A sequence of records
## start
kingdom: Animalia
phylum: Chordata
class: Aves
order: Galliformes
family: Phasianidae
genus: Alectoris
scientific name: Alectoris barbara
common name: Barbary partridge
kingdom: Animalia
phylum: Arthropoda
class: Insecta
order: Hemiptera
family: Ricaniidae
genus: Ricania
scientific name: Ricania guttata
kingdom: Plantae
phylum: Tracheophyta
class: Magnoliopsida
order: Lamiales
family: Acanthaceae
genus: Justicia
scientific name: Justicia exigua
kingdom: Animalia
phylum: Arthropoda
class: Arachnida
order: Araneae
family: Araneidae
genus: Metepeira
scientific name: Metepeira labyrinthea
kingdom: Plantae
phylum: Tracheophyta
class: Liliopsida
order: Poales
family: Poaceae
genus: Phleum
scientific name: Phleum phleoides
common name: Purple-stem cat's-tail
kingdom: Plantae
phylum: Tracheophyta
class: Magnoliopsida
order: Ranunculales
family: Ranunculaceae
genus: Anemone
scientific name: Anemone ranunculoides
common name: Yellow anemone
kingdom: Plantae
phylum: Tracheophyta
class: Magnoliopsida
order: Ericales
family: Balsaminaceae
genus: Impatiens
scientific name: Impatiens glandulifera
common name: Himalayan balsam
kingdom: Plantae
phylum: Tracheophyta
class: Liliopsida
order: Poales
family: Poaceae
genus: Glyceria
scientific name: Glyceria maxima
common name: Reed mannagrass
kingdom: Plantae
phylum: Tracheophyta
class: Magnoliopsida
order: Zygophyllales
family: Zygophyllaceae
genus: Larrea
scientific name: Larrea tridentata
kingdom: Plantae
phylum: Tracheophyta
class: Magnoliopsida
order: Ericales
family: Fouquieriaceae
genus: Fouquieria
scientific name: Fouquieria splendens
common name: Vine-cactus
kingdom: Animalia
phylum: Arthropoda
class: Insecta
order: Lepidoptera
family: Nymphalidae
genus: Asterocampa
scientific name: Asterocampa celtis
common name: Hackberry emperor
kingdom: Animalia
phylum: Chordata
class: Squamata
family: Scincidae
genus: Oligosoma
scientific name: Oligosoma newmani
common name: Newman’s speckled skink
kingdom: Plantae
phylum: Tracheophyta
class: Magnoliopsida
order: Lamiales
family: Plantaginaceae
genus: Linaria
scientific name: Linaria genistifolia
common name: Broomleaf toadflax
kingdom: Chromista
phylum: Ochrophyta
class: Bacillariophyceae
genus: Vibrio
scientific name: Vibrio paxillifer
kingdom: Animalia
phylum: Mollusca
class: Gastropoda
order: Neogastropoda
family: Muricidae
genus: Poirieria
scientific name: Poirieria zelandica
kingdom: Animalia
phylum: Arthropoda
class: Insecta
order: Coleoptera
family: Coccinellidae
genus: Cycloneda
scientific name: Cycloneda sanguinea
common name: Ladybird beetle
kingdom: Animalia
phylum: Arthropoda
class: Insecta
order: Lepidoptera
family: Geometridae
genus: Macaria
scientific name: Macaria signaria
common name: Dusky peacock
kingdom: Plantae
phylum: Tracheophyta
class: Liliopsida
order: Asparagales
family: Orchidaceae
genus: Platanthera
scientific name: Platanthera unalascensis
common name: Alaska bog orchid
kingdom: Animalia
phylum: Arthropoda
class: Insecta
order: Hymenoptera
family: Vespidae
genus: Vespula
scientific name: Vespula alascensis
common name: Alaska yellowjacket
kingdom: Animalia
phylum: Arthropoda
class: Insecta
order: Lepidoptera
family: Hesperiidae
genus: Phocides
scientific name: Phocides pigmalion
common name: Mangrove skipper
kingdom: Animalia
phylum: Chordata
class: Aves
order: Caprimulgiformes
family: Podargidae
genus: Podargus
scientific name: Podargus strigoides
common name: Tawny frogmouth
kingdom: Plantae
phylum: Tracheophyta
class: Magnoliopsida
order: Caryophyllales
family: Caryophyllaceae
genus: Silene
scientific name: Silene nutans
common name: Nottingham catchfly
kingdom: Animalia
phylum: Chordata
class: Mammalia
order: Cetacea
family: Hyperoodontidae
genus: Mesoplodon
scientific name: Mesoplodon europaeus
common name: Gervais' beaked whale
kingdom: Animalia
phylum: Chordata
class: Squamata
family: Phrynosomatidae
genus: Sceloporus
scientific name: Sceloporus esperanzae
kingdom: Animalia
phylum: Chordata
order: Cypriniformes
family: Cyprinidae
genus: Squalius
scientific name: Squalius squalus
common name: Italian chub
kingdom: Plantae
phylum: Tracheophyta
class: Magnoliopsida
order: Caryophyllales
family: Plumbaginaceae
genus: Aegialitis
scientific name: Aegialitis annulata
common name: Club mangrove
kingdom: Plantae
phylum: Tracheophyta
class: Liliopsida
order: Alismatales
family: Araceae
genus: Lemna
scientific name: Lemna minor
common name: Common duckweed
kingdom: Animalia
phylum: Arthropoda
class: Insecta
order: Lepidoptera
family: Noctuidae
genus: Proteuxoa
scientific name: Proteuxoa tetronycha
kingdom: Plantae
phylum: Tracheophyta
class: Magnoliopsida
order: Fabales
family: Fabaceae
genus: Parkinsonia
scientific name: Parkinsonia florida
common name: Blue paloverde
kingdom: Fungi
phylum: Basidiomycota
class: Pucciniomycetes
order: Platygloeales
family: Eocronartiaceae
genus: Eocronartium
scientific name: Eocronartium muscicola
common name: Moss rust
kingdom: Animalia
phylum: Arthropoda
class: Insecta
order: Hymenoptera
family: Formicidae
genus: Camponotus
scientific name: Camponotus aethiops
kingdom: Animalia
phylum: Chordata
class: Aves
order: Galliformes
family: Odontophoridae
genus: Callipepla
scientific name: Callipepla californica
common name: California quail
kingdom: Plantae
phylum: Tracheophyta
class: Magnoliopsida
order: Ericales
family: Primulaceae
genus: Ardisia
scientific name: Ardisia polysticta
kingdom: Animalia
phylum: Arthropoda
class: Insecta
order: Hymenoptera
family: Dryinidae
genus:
## end
Given exercise
Update the lines running from the start of the entries through the line containing "scientific name: Anemone ranunculoides", inclusive, replacing "scientific name" with "binomial" and leaving everything else unchanged. Reproduce only those lines.

Answer below
kingdom: Animalia
phylum: Chordata
class: Aves
order: Galliformes
family: Phasianidae
genus: Alectoris
binomial: Alectoris barbara
common name: Barbary partridge
kingdom: Animalia
phylum: Arthropoda
class: Insecta
order: Hemiptera
family: Ricaniidae
genus: Ricania
binomial: Ricania guttata
kingdom: Plantae
phylum: Tracheophyta
class: Magnoliopsida
order: Lamiales
family: Acanthaceae
genus: Justicia
binomial: Justicia exigua
kingdom: Animalia
phylum: Arthropoda
class: Arachnida
order: Araneae
family: Araneidae
genus: Metepeira
binomial: Metepeira labyrinthea
kingdom: Plantae
phylum: Tracheophyta
class: Liliopsida
order: Poales
family: Poaceae
genus: Phleum
binomial: Phleum phleoides
common name: Purple-stem cat's-tail
kingdom: Plantae
phylum: Tracheophyta
class: Magnoliopsida
order: Ranunculales
family: Ranunculaceae
genus: Anemone
binomial: Anemone ranunculoides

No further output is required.